The mechanism of the overhead action in throwing sports and tennis has been studied extensively. This motion is unnatural and highly dynamic, often exceeding the physiological limits of the joint. Owing to overload of various anatomical structures, the shoulder is susceptible to injury. Optimal shoulder function requires good kinetic chain function, optimal stability, and coordination of the scapula in the overhead action. A well balanced action of the rotator cuff muscles and capsular structures is necessary to obtain a stable centre of rotation during the overhead action. (van der Hoeven H. Kibler WB. Shoulderinjuries intennisplayers.British Journal of Sports Medicine. 40(5):435-40; 2006 May).

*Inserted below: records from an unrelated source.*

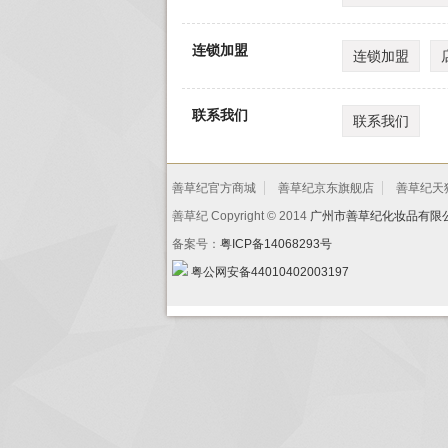
连锁加盟
连锁加盟
联系我们
联系我们
善草纪官方商城
善草纪京东旗舰店
善草纪天
善草纪 Copyright © 2014
广州市善草纪化妆品有限
备案号：
粤ICP备14068293号
粤公网安备44010402003197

Primary risk factor for glenohumeral joint injuries in overhead activity athletes is the imbalance of the external rotator cuff muscles which must contract eccentrically (lengthening contractions) while the internal rotator cuff muscles contract concentrically (shortening contractions). To reduce such injuries to tennis players, upper extremity strength training program must include increasing the eccentric external rotator cuff total exercise capacity without a subsequent increase in the concentric internal rotator total exercise capacity. (Niederbracht Y. Shim AL. Sloniger MA. Paternostro-Bayles M. Short TH. Effects of ashoulderinjury prevention strength training program on eccentric external rotator muscle strength and glenohumeral joint imbalance in female overhead activity athletes.Journal of Strength & Conditioning Research. 22(1):140-5, 2008 Jan).
A study was performed to broaden the understanding of muscle function during the tennis volley under different ball placement and speed conditions by examining the activity of selected superficial muscles of the stroking arm and shoulder (flexor carpi radialis, extensor carpi radialis, triceps brachii, deltoids, and pectoralis major) and muscles related to postural support (left and right external oblique, lumbar erector spinae, and gastrocnemius) during the volley. In general, muscle activity increased with increasing ball speed. The extensor carpi radialis was more active than the flexor carpi radialis during both forehand and backhand volleys, suggesting the importance of wrist extension/abduction and grip strength. The increase in EMG levels in the forearm muscles shortly before the ball impact indicated that the subjects did not tighten their grip and wrist until moments before ball impact. Both antero-middle and postero-middle deltoids were active in most stroke phases. However, the roles of the deltoid muscles during a volley cannot be determined without knowing the actions of the other shoulder joint muscles. (Chow JW. Carlton LG. Lim YT. Shim JH. Chae WS. Kuenster AF. Muscle activation during thetennisvolley.Medicine & Science in Sports & Exercise. 31(6):846-54, 1999).